BasisBijbel

2 Kronieken 23:1-10 BasisBijbel (BB)

1. Maar na die zes jaar vatte Jojada moed. Hij sloot een verbond met de aanvoerders van honderd mannen. Dat waren Azarja de zoon van Jeroham, Ismaël de zoon van Johanan, Azarja de zoon van Obed, Maäseja de zoon van Adaja, en Elisafat de zoon van Zichri.

2. Zij gingen alle steden van Juda langs en zeiden tegen alle Levieten en alle familiehoofden van Israël dat ze naar Jeruzalem moesten komen.

3. Daar sloten ze in de tempel van God een verbond met Joas, de zoon van de koning [ Ahazia ]. Jojada zei tegen hen: "Joas, de zoon van de koning, moet koning worden. Want dat is wat de Heer aan de zonen van David heeft beloofd.

4. Ik wil dat jullie het volgende doen: één derde deel van de groep priesters en Levieten die op de heilige rustdag dienst heeft, moet de ingangen van de tempel bewaken.

5. Eén derde deel moet op wacht gaan staan bij het koninklijk paleis. En één derde deel moet de Surpoort bewaken. De andere mannen moeten op het voorplein van de tempel van de Heer blijven.

6. Zorg dat niemand de tempel van de Heer binnengaat.
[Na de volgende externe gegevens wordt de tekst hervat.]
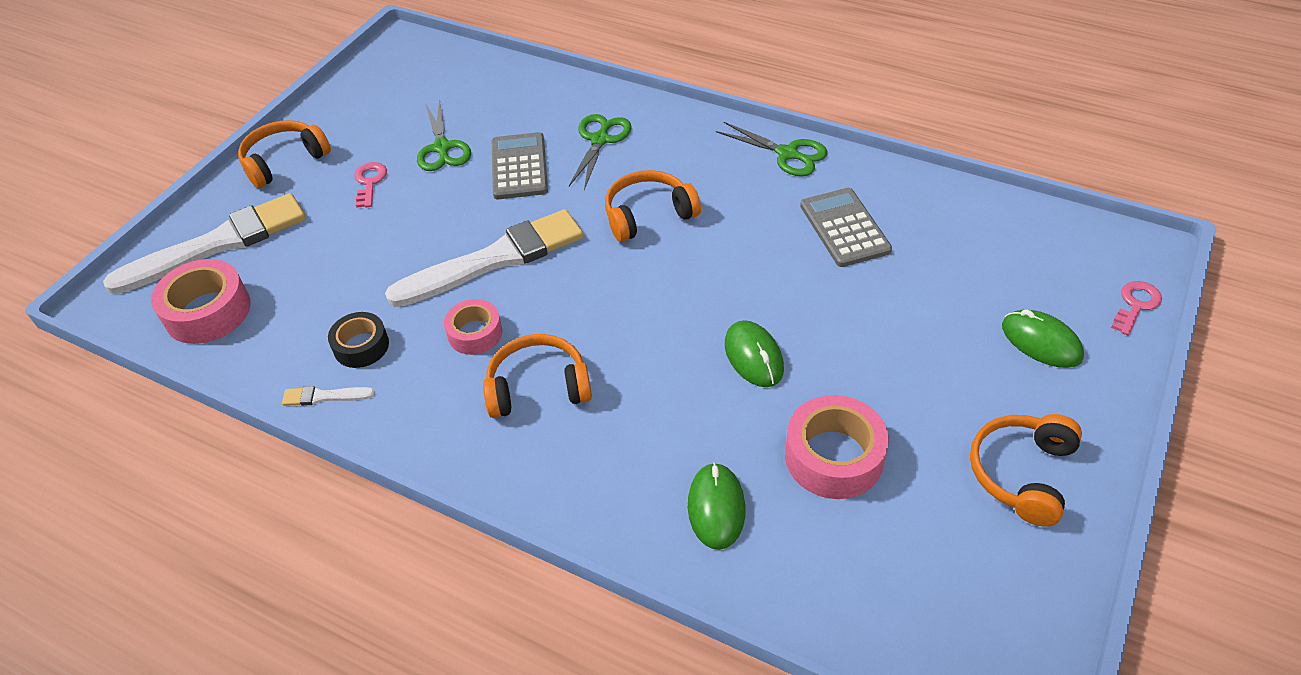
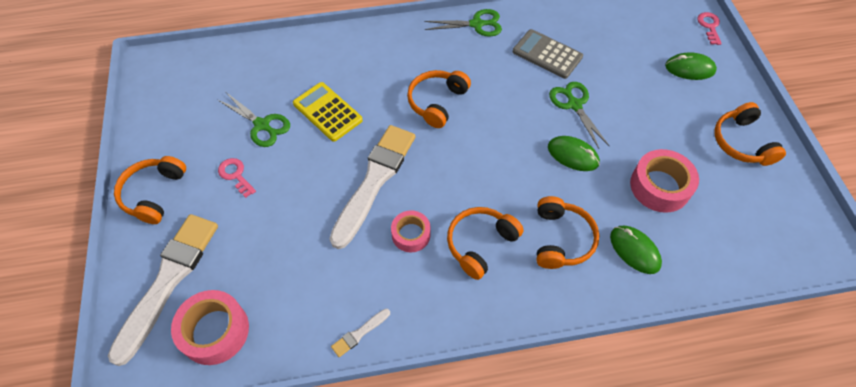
camera: 40 degrees left, 10 degrees up
(361, 346) = (348, 287): black tape -> none
(519, 167) = (327, 112): grey calculator -> yellow calculator
(600, 140) = (360, 68): green scissors -> green scissors (574, 105)
(637, 439) = (561, 239): none -> orange headphones

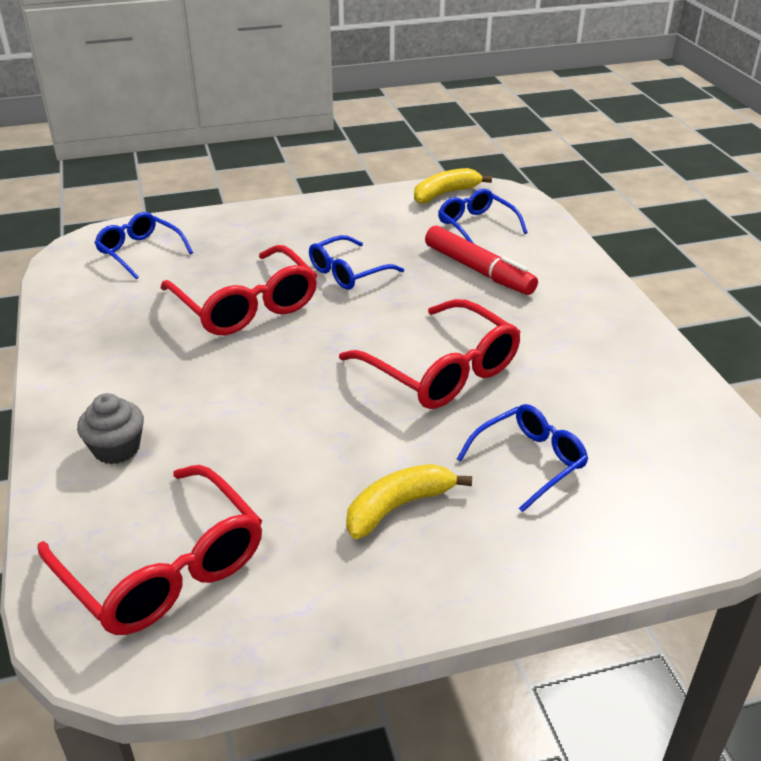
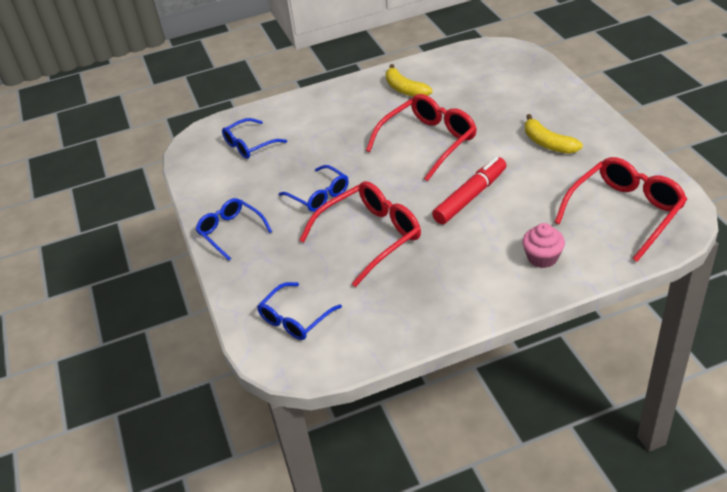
camera: 90 degrees left, 5 degrees up
(116, 448) = (542, 257): grey cupcake -> pink cupcake
(445, 194) = (197, 164): yellow banana -> yellow banana (405, 89)
(478, 270) = (312, 139): red marker -> red marker (470, 197)
(530, 461) = (498, 107): blue glasses -> blue glasses (230, 231)

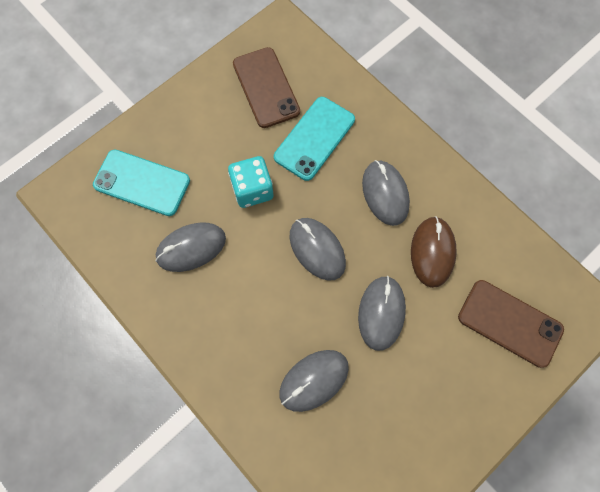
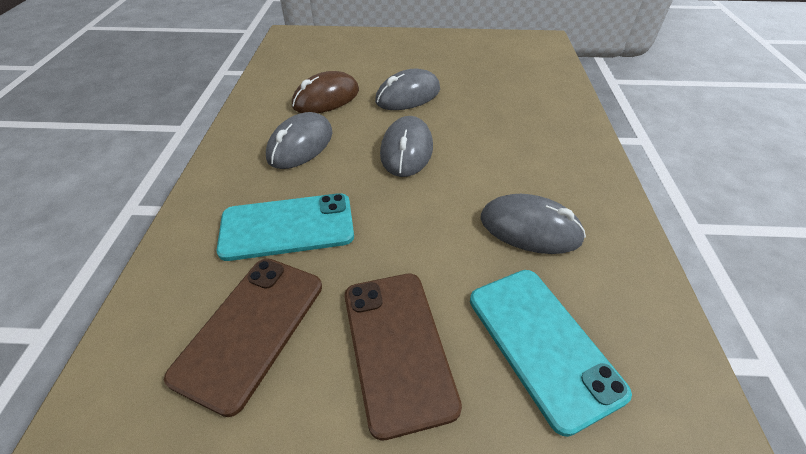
camera: 135 degrees left, 25 degrees down
(252, 190) = (409, 230): turquoise dice -> none
(314, 380) = (499, 96): grey mouse -> none
(509, 323) = (338, 52): brown phone -> brown phone (397, 347)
Alleen de priesters en de Levieten mogen naar binnen, omdat zij daar hun werk voor de Heer moeten doen. Maar alle andere mensen moeten zich houden aan de regels die de Heer heeft gegeven, en buiten blijven.

7. De Levieten gaan om de koning heen staan met hun wapens in de hand. Ze moeten iedereen doden die de tempel in wil gaan. Blijf bij de koning, waar hij ook heen gaat."

8. De Levieten en de aanvoerders deden precies wat Jojada had bevolen. Ze kwamen met al hun mannen naar hem toe: de mannen die op de heilige rustdag dienst hadden en de mannen die op heilige rustdag vrij hadden. Want de priester Jojada had niemand vrij gegeven.

9. De priester gaf hun speren en schilden. Dat waren de speren en schilden van koning David die in de tempel van de Heer werden bewaard.

10. Hij stelde alle mannen op met hun wapens in de hand, langs de hele tempel van de Heer, langs het altaar en de muur. Zo was de koning goed beschermd.